◆ **STUDY MATERIAL**
>>

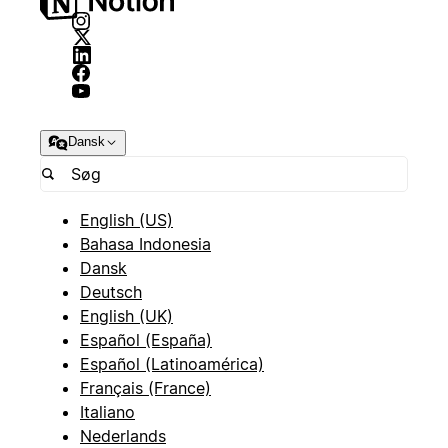
Dansk
English (US)
Bahasa Indonesia
Dansk
Deutsch
English (UK)
Español (España)
Español (Latinoamérica)
Français (France)
Italiano
Nederlands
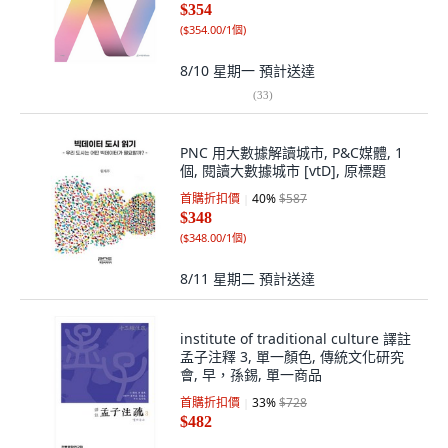
$354
(
$354.00/1個
)
8/10 星期一
預計送達
(
33
)
PNC 用大數據解讀城市, P&C媒體, 1
個, 閱讀大數據城市 [vtD], 原標題
首購折扣價
40
%
$587
$348
(
$348.00/1個
)
8/11 星期二
預計送達
institute of traditional culture 譯註
孟子注釋 3, 單一顏色, 傳統文化研究
會, 早，孫錫, 單一商品
首購折扣價
33
%
$728
$482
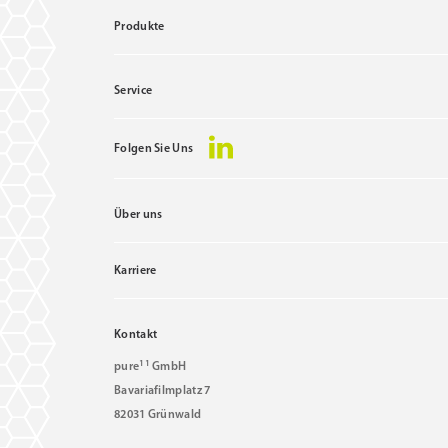
Produkte
Service
Folgen Sie Uns
Über uns
Karriere
Kontakt
11
pure
GmbH
Bavariafilmplatz 7
82031 Grünwald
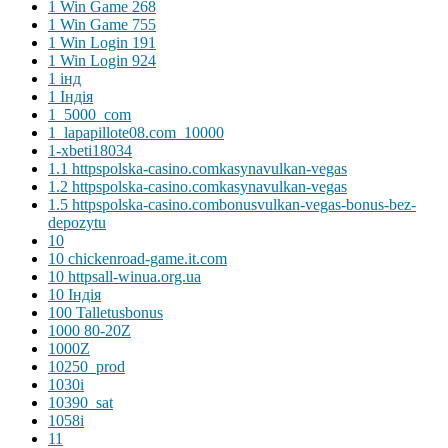
1 Win Game 268
1 Win Game 755
1 Win Login 191
1 Win Login 924
1 інд
1 Індія
1_5000_com
1_lapapillote08.com_10000
1-xbeti18034
1.1 httpspolska-casino.comkasynavulkan-vegas
1.2 httpspolska-casino.comkasynavulkan-vegas
1.5 httpspolska-casino.combonusvulkan-vegas-bonus-bez-
depozytu
10
10 chickenroad-game.it.com
10 httpsall-winua.org.ua
10 Індія
100 Talletusbonus
1000 80-20Z
1000Z
10250_prod
1030i
10390_sat
1058i
11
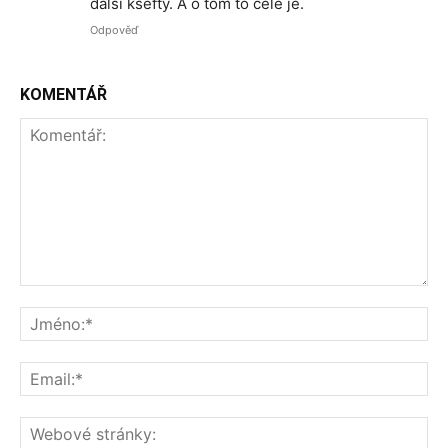
další kšefty. A o tom to celé je.
Odpověď
KOMENTÁŘ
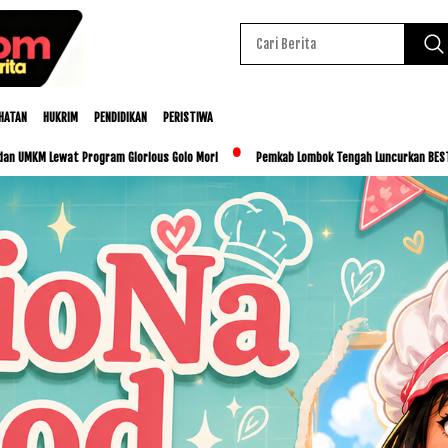
HATAN
HUKRIM
PENDIDIKAN
PERISTIWA
ram Glorious Golo Mori
Pemkab Lombok Tengah Luncurkan BESTI, Libatkan Ribuan Si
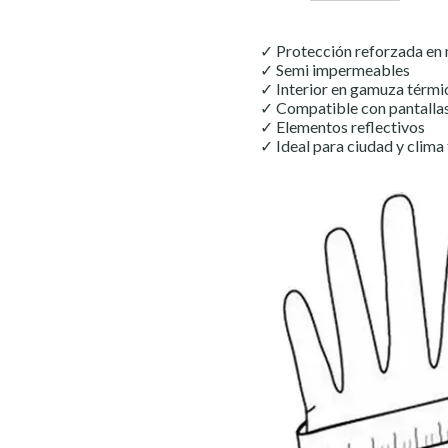
✓ Protección reforzada en 
✓ Semi impermeables
✓ Interior en gamuza térmi
✓ Compatible con pantallas
✓ Elementos reflectivos
✓ Ideal para ciudad y clima 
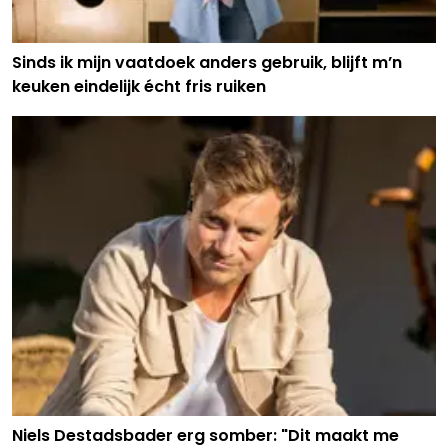
Sinds ik mijn vaatdoek anders gebruik, blijft m’n
keuken eindelijk écht fris ruiken
Niels Destadsbader erg somber: "Dit maakt me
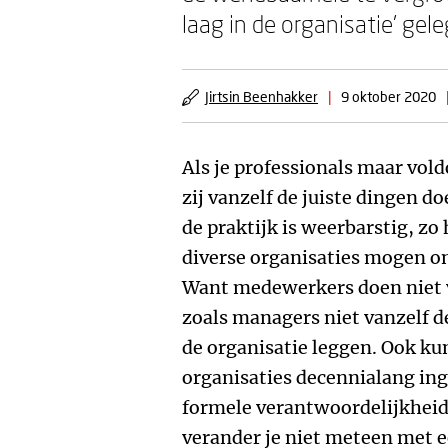
laag in de organisatie' gele
Jirtsin Beenhakker
|
9 oktober 2020
Als je professionals maar vol
zij vanzelf de juiste dingen do
de praktijk is weerbarstig, zo 
diverse organisaties mogen o
Want medewerkers doen niet v
zoals managers niet vanzelf d
de organisatie leggen. Ook kun
organisaties decennialang ing
formele verantwoordelijkheid
verander je niet meteen met e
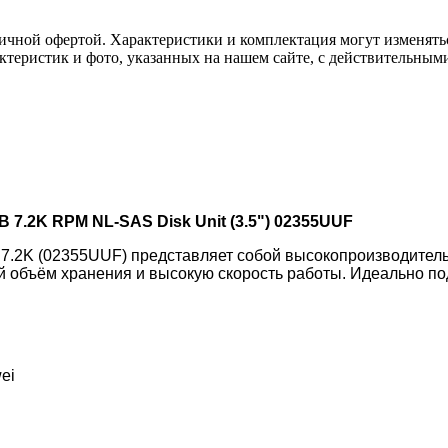
ичной офертой. Характеристики и комплектация могут изменять
актеристик и фото, указанных на нашем сайте, с действительны
7.2K RPM NL-SAS Disk Unit (3.5") 02355UUF
.2K (02355UUF) представляет собой высокопроизводител
й объём хранения и высокую скорость работы. Идеально по
ei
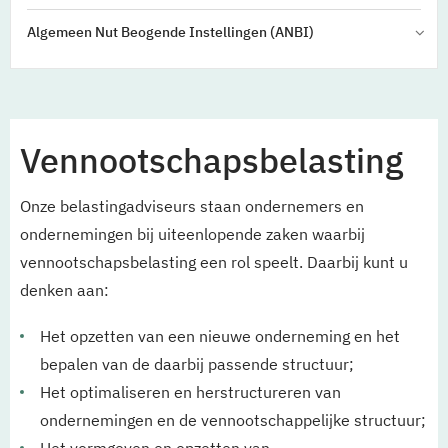
Algemeen Nut Beogende Instellingen (ANBI)
Vennootschapsbelasting
Onze belastingadviseurs staan ondernemers en
ondernemingen bij uiteenlopende zaken waarbij
vennootschapsbelasting een rol speelt. Daarbij kunt u
denken aan:
Het opzetten van een nieuwe onderneming en het
bepalen van de daarbij passende structuur;
Het optimaliseren en herstructureren van
ondernemingen en de vennootschappelijke structuur;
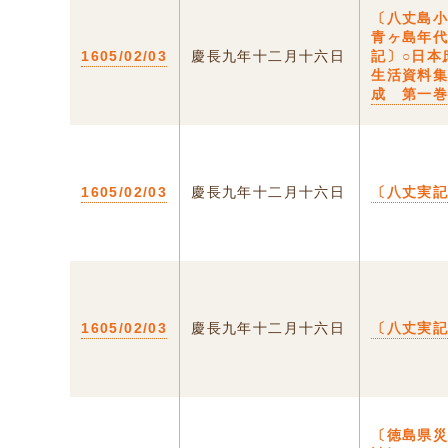
〔八丈島
青ヶ島年
1605/02/03
慶長九年十二月十六日
記〕○日本
生活資料
成 第一
1605/02/03
慶長九年十二月十六日
〔八丈実
1605/02/03
慶長九年十二月十六日
〔八丈実
〔徳島県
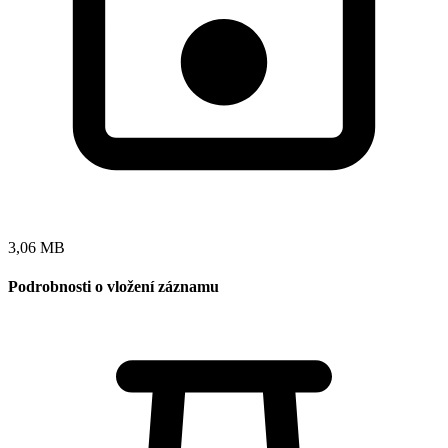
3,06 MB
Podrobnosti o vložení záznamu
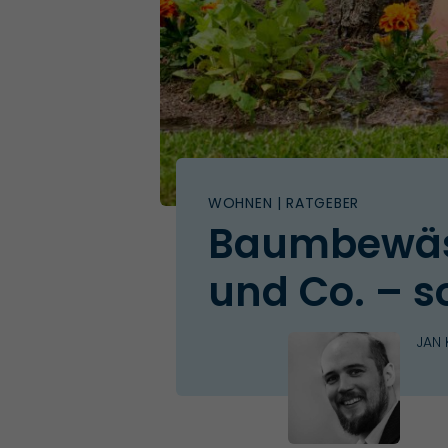
WOHNEN
| RATGEBER
Baumbewäss
und Co. – s
JAN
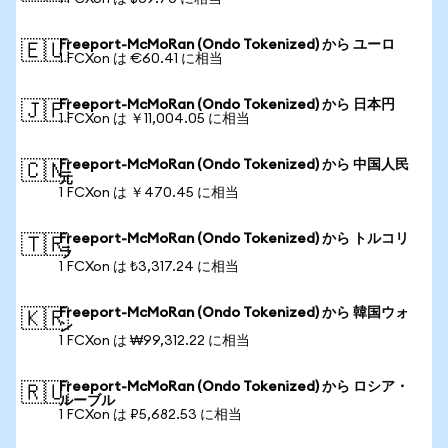
Freeport-McMoRan (Ondo Tokenized) から ユーロ
🇪🇺
1 FCXon は €60.41 に相当
Freeport-McMoRan (Ondo Tokenized) から 日本円
🇯🇵
1 FCXon は ￥11,004.05 に相当
Freeport-McMoRan (Ondo Tokenized) から 中国人民
🇨🇳
元
1 FCXon は ￥470.45 に相当
Freeport-McMoRan (Ondo Tokenized) から トルコリ
🇹🇷
ラ
1 FCXon は ₺3,317.24 に相当
Freeport-McMoRan (Ondo Tokenized) から 韓国ウォ
🇰🇷
ン
1 FCXon は ₩99,312.22 に相当
Freeport-McMoRan (Ondo Tokenized) から ロシア・
🇷🇺
ルーブル
1 FCXon は ₽5,682.53 に相当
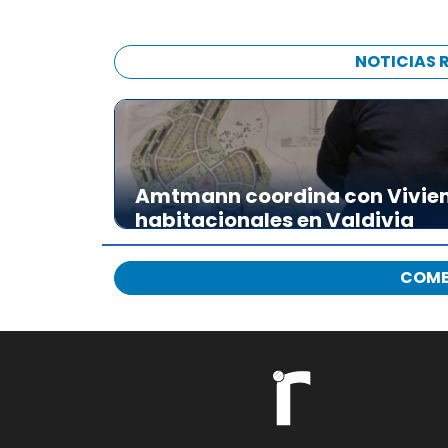
NOTICIAS 
Amtmann coordina con Vivien
habitacionales en Valdivia
COME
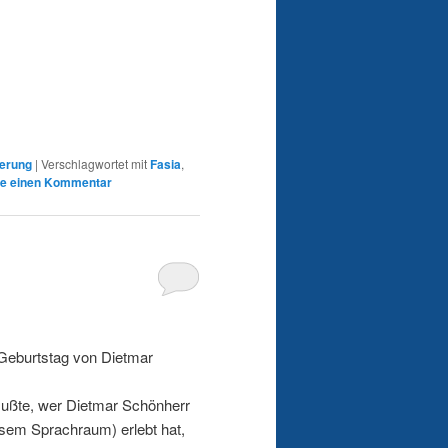
gerung
|
Verschlagwortet mit
Fasia
,
be einen Kommentar
 Geburtstag von Dietmar
mußte, wer Dietmar Schönherr
esem Sprachraum) erlebt hat,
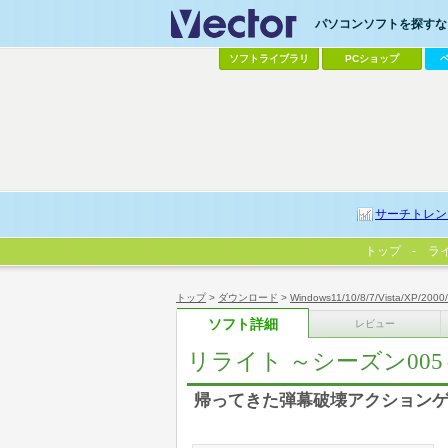
パソコンソフトを探すなら
ソフトライブラリ
PCショップ
サーチトレン
トップ
ラ
トップ
>
ダウンロード
>
Windows11/10/8/7/Vista/XP/2000
ソフト詳細
レビュー
リライト ～シーズン005
帰ってきた弾幕破壊アクション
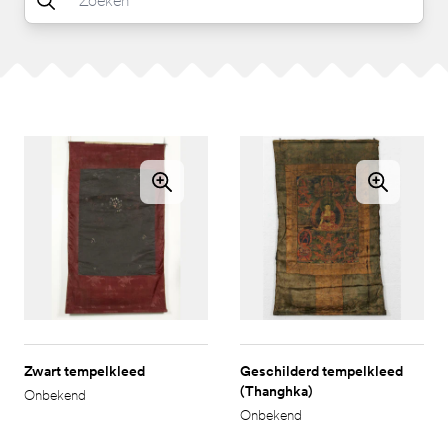
Zwart tempelkleed
Geschilderd tempelkleed
(Thanghka)
Onbekend
Onbekend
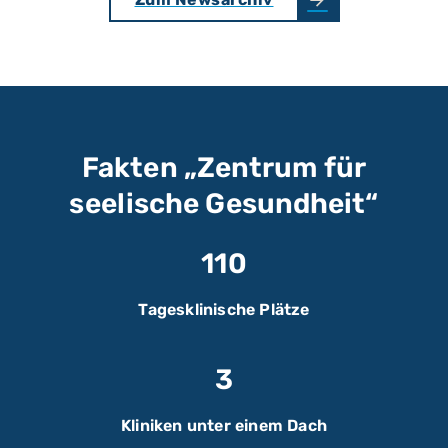
Fakten „Zentrum für
seelische Gesundheit“
110
Tagesklinische Plätze
3
Kliniken unter einem Dach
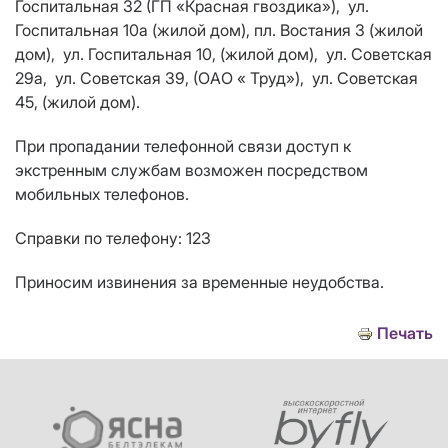
Госпитальная 32 (ГП «Красная гвоздика»), ул.
Госпитальная 10а (жилой дом), пл. Востания 3 (жилой
дом), ул. Госпитальная 10, (жилой дом), ул. Советская
29а, ул. Советская 39, (ОАО « Труд»), ул. Советская
45, (жилой дом).
При пропадании телефонной связи доступ к
экстренным службам возможен посредством
мобильных телефонов.
Справки по телефону: 123
Приносим извинения за временные неудобства.
Печать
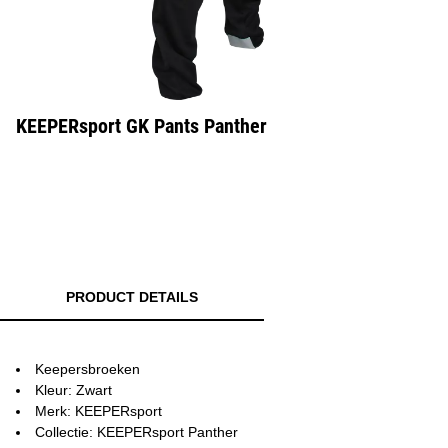
KEEPERsport GK Pants Panther
PRODUCT DETAILS
Keepersbroeken
Kleur: Zwart
Merk: KEEPERsport
Collectie: KEEPERsport Panther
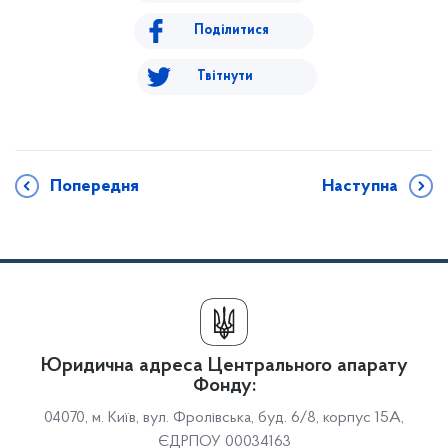
Поділитися
Твітнути
Попередня
Наступна
Юридична адреса Центрального апарату
Фонду:
04070, м. Київ, вул. Фролівська, буд. 6/8, корпус 15А,
ЄДРПОУ 00034163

<<

◆ **PROBLEM TO WORK ON**
Rename "KEEPERsport" to "KeeperSport" throughout the data, and write out all of its text again with no other changes. Leave the pictures out of your answer.

◆ **PROBLEM SOLUTION**
Dansk
English (US)
Bahasa Indonesia
Dansk
Deutsch
English (UK)
Español (España)
Español (Latinoamérica)
Français (France)
Italiano
Nederlands
$354
(
$354.00/1個
)
8/10 星期一
預計送達
(
33
)
PNC 用大數據解讀城市, P&C媒體, 1
個, 閱讀大數據城市 [vtD], 原標題
首購折扣價
40
%
$587
$348
(
$348.00/1個
)
8/11 星期二
預計送達
institute of traditional culture 譯註
孟子注釋 3, 單一顏色, 傳統文化研究
會, 早，孫錫, 單一商品
首購折扣價
33
%
$728
$482
Produkte
Service
Folgen Sie Uns
Über uns
Karriere
Kontakt
11
pure
GmbH
Bavariafilmplatz 7
82031 Grünwald
1 Win Game 268
1 Win Game 755
1 Win Login 191
1 Win Login 924
1 інд
1 Індія
1_5000_com
1_lapapillote08.com_10000
1-xbeti18034
1.1 httpspolska-casino.comkasynavulkan-vegas
1.2 httpspolska-casino.comkasynavulkan-vegas
1.5 httpspolska-casino.combonusvulkan-vegas-bonus-bez-
depozytu
10
10 chickenroad-game.it.com
10 httpsall-winua.org.ua
10 Індія
100 Talletusbonus
1000 80-20Z
1000Z
10250_prod
1030i
10390_sat
1058i
11
další kšefty. A o tom to celé je.
Odpověď
KOMENTÁŘ
HATAN
HUKRIM
PENDIDIKAN
PERISTIWA
ram Glorious Golo Mori
Pemkab Lombok Tengah Luncurkan BESTI, Libatkan Ribuan Si
✓ Protección reforzada en 
✓ Semi impermeables
✓ Interior en gamuza térmi
✓ Compatible con pantallas
✓ Elementos reflectivos
✓ Ideal para ciudad y clima 
Sinds ik mijn vaatdoek anders gebruik, blijft m’n
keuken eindelijk écht fris ruiken
Niels Destadsbader erg somber: "Dit maakt me
laag in de organisatie' gele
Jirtsin Beenhakker
|
9 oktober 2020
Als je professionals maar vol
zij vanzelf de juiste dingen do
de praktijk is weerbarstig, zo 
diverse organisaties mogen o
Want medewerkers doen niet v
zoals managers niet vanzelf d
de organisatie leggen. Ook kun
organisaties decennialang ing
formele verantwoordelijkheid
verander je niet meteen met e
ичной офертой. Характеристики и комплектация могут изменять
актеристик и фото, указанных на нашем сайте, с действительны
7.2K RPM NL-SAS Disk Unit (3.5") 02355UUF
.2K (02355UUF) представляет собой высокопроизводител
й объём хранения и высокую скорость работы. Идеально по
ei
Algemeen Nut Beogende Instellingen (ANBI)
Vennootschapsbelasting
Onze belastingadviseurs staan ondernemers en
ondernemingen bij uiteenlopende zaken waarbij
vennootschapsbelasting een rol speelt. Daarbij kunt u
denken aan:
Het opzetten van een nieuwe onderneming en het
bepalen van de daarbij passende structuur;
Het optimaliseren en herstructureren van
ondernemingen en de vennootschappelijke structuur;
〔八丈島
青ヶ島年
1605/02/03
慶長九年十二月十六日
記〕○日本
生活資料
成 第一
1605/02/03
慶長九年十二月十六日
〔八丈実
1605/02/03
慶長九年十二月十六日
〔八丈実
〔徳島県
3,06 MB
Podrobnosti o vložení záznamu
WOHNEN
| RATGEBER
Baumbewäss
und Co. – s
JAN
Freeport-McMoRan (Ondo Tokenized) から ユーロ
🇪🇺
1 FCXon は €60.41 に相当
Freeport-McMoRan (Ondo Tokenized) から 日本円
🇯🇵
1 FCXon は ￥11,004.05 に相当
Freeport-McMoRan (Ondo Tokenized) から 中国人民
🇨🇳
元
1 FCXon は ￥470.45 に相当
Freeport-McMoRan (Ondo Tokenized) から トルコリ
🇹🇷
ラ
1 FCXon は ₺3,317.24 に相当
Freeport-McMoRan (Ondo Tokenized) から 韓国ウォ
🇰🇷
ン
1 FCXon は ₩99,312.22 に相当
Freeport-McMoRan (Ondo Tokenized) から ロシア・
🇷🇺
ルーブル
1 FCXon は ₽5,682.53 に相当
NOTICIAS 
Amtmann coordina con Vivien
habitacionales en Valdivia
COME
gerung
|
Verschlagwortet mit
Fasia
,
be einen Kommentar
 Geburtstag von Dietmar
mußte, wer Dietmar Schönherr
esem Sprachraum) erlebt hat,
パソコンソフトを探すなら
ソフトライブラリ
PCショップ
サーチトレン
トップ
ラ
トップ
>
ダウンロード
>
Windows11/10/8/7/Vista/XP/2000
ソフト詳細
レビュー
リライト ～シーズン005
帰ってきた弾幕破壊アクション
Zwart tempelkleed
Geschilderd tempelkleed
(Thanghka)
Onbekend
Onbekend
Fakten „Zentrum für
seelische Gesundheit“
110
Tagesklinische Plätze
3
Kliniken unter einem Dach
Госпитальная 32 (ГП «Красная гвоздика»), ул.
Госпитальная 10а (жилой дом), пл. Востания 3 (жилой
дом), ул. Госпитальная 10, (жилой дом), ул. Советская
29а, ул. Советская 39, (ОАО « Труд»), ул. Советская
45, (жилой дом).
При пропадании телефонной связи доступ к
экстренным службам возможен посредством
мобильных телефонов.
Справки по телефону: 123
Приносим извинения за временные неудобства.
Печать
KeeperSport GK Pants Panther
PRODUCT DETAILS
Keepersbroeken
Kleur: Zwart
Merk: KeeperSport
Collectie: KeeperSport Panther
Поділитися
Твітнути
Попередня
Наступна
Юридична адреса Центрального апарату
Фонду:
04070, м. Київ, вул. Фролівська, буд. 6/8, корпус 15А,
ЄДРПОУ 00034163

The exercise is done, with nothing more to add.